Canicule à Paris : pourquoi les trains et métros sont ralentis quand il fait chaud ?

© Viacheslav Lopatin

La canicule à Paris, c’est pas loin d’être l’enfer. La journée il fait chaud (évidemment), la nuit ça ne descend pas et, surtout, les transports sont bondés ET en retard. Mais pourquoi ?

Malgré tous les efforts fournis par la RATP et la SNCF, à chaque vague de chaleur c’est la même chose : les annonces de « trafic perturbé » s’enchaînent et les voyageurs finissent entassés sur les quais et dans les rames, dans une chaleur insoutenable. Pourquoi ? Il y a plusieurs raisons à ça, à la fois humaines et techniques.

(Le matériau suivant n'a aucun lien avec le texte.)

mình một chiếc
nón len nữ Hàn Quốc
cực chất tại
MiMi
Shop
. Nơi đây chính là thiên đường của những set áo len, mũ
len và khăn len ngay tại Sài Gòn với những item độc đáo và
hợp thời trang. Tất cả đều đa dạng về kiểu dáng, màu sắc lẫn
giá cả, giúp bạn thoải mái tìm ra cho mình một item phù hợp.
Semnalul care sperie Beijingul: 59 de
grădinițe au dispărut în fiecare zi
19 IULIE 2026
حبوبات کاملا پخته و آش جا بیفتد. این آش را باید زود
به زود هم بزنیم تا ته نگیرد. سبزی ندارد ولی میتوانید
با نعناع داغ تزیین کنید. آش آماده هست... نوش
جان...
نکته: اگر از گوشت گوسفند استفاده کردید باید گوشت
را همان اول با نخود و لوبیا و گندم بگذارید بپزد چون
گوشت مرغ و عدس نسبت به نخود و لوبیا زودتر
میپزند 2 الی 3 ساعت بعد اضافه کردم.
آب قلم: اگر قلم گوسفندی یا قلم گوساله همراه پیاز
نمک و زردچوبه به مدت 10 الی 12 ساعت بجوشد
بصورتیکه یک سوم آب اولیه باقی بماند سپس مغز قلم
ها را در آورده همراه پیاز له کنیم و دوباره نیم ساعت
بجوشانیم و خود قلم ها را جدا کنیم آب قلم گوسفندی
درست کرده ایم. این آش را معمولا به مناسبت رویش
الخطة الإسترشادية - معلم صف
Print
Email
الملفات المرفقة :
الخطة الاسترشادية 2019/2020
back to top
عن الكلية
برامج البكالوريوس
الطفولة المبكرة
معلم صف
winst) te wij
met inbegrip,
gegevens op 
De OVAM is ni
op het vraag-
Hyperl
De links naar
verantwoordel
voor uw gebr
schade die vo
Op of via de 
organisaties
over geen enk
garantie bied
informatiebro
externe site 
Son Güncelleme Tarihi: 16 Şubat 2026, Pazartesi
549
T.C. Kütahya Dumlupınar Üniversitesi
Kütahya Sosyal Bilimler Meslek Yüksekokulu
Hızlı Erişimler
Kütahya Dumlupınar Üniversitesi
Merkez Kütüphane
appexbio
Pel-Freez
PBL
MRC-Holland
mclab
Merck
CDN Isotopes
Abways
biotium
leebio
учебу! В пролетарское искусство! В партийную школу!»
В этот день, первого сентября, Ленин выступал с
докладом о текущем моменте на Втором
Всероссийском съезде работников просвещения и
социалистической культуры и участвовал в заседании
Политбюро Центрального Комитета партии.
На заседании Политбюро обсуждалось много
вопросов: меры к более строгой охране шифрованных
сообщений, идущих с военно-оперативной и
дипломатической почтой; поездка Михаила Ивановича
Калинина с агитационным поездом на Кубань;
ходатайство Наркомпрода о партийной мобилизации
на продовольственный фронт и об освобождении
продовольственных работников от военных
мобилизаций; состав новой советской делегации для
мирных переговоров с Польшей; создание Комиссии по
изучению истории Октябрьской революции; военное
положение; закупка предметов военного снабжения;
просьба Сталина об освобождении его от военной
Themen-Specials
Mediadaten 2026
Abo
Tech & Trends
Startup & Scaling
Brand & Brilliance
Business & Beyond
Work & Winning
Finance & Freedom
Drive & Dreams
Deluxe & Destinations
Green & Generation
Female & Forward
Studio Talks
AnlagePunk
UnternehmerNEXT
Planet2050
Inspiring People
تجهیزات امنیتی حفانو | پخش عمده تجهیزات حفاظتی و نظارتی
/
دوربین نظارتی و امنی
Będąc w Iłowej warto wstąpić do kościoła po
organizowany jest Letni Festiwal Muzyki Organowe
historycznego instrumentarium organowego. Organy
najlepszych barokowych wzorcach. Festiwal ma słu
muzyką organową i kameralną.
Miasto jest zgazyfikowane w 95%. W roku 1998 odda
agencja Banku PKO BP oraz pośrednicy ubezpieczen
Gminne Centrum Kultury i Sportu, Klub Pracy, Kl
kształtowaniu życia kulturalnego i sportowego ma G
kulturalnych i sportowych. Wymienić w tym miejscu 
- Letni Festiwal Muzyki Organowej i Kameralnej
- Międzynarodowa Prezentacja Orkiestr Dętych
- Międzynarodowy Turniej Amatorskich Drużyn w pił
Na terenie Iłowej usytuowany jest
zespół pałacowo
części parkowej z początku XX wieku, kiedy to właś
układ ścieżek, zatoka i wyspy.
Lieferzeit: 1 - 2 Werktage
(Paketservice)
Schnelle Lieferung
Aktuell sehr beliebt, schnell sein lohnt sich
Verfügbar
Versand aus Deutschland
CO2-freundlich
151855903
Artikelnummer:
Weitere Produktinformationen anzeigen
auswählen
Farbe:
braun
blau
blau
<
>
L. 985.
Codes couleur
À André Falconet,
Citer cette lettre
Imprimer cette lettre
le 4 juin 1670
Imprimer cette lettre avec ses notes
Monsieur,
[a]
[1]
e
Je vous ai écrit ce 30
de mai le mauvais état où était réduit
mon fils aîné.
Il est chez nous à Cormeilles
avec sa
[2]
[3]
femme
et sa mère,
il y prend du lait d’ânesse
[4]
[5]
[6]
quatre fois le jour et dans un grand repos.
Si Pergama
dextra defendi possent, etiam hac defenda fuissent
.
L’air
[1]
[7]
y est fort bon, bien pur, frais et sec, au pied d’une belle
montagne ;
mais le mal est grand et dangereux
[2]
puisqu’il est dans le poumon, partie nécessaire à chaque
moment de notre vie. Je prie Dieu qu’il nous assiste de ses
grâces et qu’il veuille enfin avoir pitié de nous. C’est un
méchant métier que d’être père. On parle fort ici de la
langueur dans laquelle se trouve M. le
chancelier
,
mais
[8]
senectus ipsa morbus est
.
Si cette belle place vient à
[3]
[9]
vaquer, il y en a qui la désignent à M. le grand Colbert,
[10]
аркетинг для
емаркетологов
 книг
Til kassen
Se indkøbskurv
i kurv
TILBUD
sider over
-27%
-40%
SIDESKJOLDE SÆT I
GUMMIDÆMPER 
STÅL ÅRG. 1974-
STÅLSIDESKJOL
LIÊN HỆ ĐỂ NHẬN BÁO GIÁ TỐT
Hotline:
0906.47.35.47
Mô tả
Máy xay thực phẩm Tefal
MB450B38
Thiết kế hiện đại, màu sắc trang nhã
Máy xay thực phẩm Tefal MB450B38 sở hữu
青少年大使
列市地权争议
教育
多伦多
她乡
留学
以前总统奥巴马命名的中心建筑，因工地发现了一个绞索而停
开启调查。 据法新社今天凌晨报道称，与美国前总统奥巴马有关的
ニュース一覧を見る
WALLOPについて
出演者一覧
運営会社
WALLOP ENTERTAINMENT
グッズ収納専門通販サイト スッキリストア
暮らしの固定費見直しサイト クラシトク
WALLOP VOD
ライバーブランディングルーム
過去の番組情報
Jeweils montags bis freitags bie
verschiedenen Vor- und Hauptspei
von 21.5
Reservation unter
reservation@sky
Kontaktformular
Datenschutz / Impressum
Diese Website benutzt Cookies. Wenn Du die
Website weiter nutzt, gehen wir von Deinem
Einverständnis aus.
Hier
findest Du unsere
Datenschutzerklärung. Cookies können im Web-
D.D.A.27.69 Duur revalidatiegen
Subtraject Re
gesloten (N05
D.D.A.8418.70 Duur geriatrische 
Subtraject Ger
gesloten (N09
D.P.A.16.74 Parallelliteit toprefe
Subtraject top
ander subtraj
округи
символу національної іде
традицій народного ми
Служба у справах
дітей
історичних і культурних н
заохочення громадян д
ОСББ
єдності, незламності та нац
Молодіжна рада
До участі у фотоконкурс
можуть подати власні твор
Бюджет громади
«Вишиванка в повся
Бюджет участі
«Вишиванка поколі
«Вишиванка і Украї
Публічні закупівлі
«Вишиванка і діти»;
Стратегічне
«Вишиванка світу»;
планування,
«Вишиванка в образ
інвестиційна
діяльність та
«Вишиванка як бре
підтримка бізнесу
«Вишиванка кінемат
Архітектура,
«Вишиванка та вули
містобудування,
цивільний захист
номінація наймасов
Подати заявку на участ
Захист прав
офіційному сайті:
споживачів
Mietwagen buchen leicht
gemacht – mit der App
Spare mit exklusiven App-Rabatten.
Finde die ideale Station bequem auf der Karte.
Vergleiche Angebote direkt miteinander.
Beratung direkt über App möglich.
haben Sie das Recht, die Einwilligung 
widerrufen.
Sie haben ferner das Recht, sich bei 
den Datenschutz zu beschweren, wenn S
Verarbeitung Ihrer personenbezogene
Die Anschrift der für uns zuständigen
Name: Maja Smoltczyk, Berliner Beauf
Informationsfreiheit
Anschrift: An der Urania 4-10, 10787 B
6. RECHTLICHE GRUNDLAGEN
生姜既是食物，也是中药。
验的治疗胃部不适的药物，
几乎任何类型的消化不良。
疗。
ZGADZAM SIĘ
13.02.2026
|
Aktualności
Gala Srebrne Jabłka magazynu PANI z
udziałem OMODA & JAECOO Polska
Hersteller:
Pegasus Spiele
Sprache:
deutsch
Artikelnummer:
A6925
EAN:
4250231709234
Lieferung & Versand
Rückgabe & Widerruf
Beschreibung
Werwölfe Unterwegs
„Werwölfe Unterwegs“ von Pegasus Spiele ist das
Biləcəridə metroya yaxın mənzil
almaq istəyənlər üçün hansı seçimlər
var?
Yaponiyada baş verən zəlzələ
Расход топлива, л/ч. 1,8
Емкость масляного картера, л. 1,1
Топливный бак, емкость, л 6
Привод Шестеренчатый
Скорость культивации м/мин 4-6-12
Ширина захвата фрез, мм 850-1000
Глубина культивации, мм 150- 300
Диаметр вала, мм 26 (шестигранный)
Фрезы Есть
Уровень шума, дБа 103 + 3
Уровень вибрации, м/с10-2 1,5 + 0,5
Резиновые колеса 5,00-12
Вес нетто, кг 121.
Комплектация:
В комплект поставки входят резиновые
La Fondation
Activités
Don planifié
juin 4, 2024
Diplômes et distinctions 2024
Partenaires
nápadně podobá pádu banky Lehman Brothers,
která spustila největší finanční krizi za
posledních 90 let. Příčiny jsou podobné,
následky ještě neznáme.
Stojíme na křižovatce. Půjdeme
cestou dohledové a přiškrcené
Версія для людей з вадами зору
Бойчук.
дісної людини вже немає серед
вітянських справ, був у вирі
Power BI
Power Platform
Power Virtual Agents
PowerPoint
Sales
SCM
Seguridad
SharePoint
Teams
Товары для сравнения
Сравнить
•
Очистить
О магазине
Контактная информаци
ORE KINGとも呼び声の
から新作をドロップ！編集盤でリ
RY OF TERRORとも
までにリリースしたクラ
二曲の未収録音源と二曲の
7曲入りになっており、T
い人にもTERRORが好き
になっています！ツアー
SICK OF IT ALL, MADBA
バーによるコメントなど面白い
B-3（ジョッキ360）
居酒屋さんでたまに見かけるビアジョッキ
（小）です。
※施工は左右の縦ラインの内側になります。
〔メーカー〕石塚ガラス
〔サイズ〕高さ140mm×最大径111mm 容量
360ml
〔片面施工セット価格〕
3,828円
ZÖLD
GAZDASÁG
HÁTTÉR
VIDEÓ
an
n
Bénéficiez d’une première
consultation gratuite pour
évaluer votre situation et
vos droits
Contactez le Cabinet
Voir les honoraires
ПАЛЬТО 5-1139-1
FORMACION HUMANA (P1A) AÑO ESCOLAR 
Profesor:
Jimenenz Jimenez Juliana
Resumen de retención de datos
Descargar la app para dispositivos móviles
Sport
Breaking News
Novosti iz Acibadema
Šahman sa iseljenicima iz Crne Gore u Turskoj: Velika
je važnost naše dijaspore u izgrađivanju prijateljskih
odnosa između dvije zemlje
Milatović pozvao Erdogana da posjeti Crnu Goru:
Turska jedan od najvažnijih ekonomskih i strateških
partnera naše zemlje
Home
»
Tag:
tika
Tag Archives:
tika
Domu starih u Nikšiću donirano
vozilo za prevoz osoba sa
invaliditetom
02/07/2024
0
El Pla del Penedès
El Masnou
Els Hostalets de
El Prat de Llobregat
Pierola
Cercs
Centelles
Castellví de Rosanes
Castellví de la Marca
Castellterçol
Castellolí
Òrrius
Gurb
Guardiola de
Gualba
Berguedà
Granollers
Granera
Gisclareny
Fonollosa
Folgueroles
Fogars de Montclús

Les caténaires qui se détendent

L’une des principales raisons des retards et perturbations en cas de fortes chaleurs est liée aux caténaires. Une caténaire est un élément composant la voie, situé à intervalle régulier le long de celle-ci et permettant de faire rouler les trains. Composée d’un fil de contact suspendu à un câble porteur, sa principale mission est de soutenir les câbles d’alimentation électrique grâce à un système de poulies. Problème, quand il fait chaud, la caténaire a tendance à se déformer sous l’effet de la dilatation : pour éviter de créer un arrachement de la caténaire, les trains sont donc obligés de ralentir. Car si une caténaire s’arrache, c’est la cata : interruption totale de la circulation pendant plusieurs heures.

Les rails qui se déforment

De la même manière que pour les caténaires, les rails ont tendance à se déformer sous l’effet de ce que l’on appelle la « dilatation thermique » : à pression constante, le volume d’un corps (gaz, liquide ou solide) augmente en même temps que sa température. Pour limiter cette déformation liée à la chaleur, et ainsi limiter les risques de cassure de rail, la vitesse des trains est ralentie et le nombre de trains peut même être réduit.

Des malaises voyageurs plus nombreux

Si les premières raisons valent surtout pour le Transilien, les RER, les trams et les lignes de métro dont une partie se trouve en extérieur, la dernière raison vaut pour toutes les lignes et tous les types de transports y compris les bus : le fameux « malaise voyageur ».

Et pour cause : dans certaines rames de métro ou dans les RER non climatisés, la température peut monter, en période de canicule, jusqu’à 45° en heure de pointeCette température est déjà difficilement tenable en soi, mais ajoutons à cela six ou sept voisins au mètre carré et on se retrouve avec un créateur de malaises en puissance. Or, un malaise voyageur perturbe la circulation pendant au minimum une dizaine de minutes. 

Pour éviter au maximum les malaises, on vous conseille de vous hydrater régulièrement et de toujours avoir une bouteille d’eau ainsi qu’un petit ventilateur de poche ou un éventail sur vous. Vous pouvez également vous diriger vers certaines gares parisiennes, notamment Châtelet, Gare Saint-Lazare et Gare de Lyon, pour récupérer les bouteilles d’eau et éventails distribués gratuitement par la RATP et la SNCF.